Composer Murray Gold has been presented with the 2012 International Film Music Critics Association Award for Best Original Score for a Television Series for Doctor Who by IFMCA member Jon Broxton.
This is Gold’s first win from four nominations, all of which were for his work on the Doctor Who series. The other nominees in the television category were Downton Abbey by John Lunn, Green Lantern: The Animated Series by Frederik Wiedmann, Isabel by Federico Jusid, and Priceless by Naoki Sato.
Doctor Who is the BBC’s lavish reincarnation of the classic British science fiction show, which originally began in 1963, and was brought back to screens in 2005 to entertain a whole new generation of fans enchanted by the adventures of the time-traveling Doctor and his battles across time and space with Daleks, Cybermen, and dozens of other alien monsters and inter-stellar megalomaniacs. Gold’s music is large, bold, and theme-filled, and performed with consummate gusto by the BBC National Orchestra of Wales under the capable baton of conductor Ben Foster. Series 7, in which the Doctor is portrayed by Matt Smith, gave Gold the opportunity to build further on his multiple themes for the main characters, and produce even more brilliant, exciting music.
English composer Gold was born in Portsmouth in 1969, attended the University of Cambridge, and began his career in film music in the late 1990s. He first came to prominence following his acclaimed, BAFTA-nominated score for the BBC costume drama Vanity Fair in 1998, and he subsequently worked on such popular TV projects as Queer as Folk (1999), Randall & Hopkirk Deceased (2000), Clocking Off (2000), Shameless (2004) and Casanova (2005), as well as feature films such as Beautiful Creatures (2000) and Hawking (2004). Gold joined the crew of Doctor Who when it returned to screens in 2005, and he has since scored all 102 episodes of the show to date, including all episodes featuring Christopher Ecclestone, David Tennant and Matt Smith as the Doctor; he also wrote a new arrangement of the show’s famous theme, originally composed by Ron Grainer. While working on Who, Gold has continued to stretch his musical horizons by writing music for other projects, including TV shows such as Last Tango in Halifax and the Doctor Who spinoff Torchwood, as well as movies such as Alien Autopsy (2006), Death at a Funeral (2007), and Hoodwinked Too! Hood vs. Evil (2011).
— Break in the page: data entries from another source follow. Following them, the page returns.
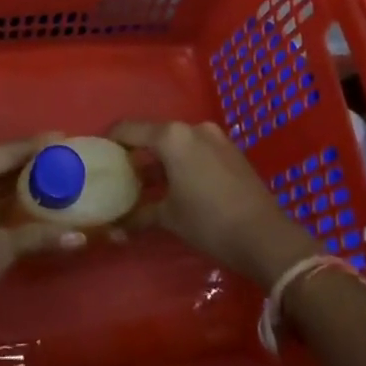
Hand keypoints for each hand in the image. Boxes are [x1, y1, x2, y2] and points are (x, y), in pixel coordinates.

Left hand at [0, 136, 80, 342]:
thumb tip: (79, 238)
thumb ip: (39, 235)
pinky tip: (11, 196)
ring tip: (41, 176)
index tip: (62, 139)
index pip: (8, 151)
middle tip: (55, 161)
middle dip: (22, 163)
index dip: (37, 146)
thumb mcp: (1, 250)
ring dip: (4, 179)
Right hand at [113, 119, 316, 289]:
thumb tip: (116, 227)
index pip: (130, 129)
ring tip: (148, 182)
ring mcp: (215, 137)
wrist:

As a writer, Gold won the Michael Imison Memorial Prize for Best New Radio Play in 2002 for Electricity, which was produced at the West Yorkshire Playhouse. His other plays include 50 Revolutions performed by the Oxford Stage Company at the Whitehall Theatre, London in 2000 and Resolution, which was staged at Battersea Arts Centre in 1994. Gold also wrote the radio play Kafka the Musical which was broadcast on BBC Radio 3 on Easter Sunday 2011, and won the 2013 Tinniswood Award for the Best Original Radio Drama.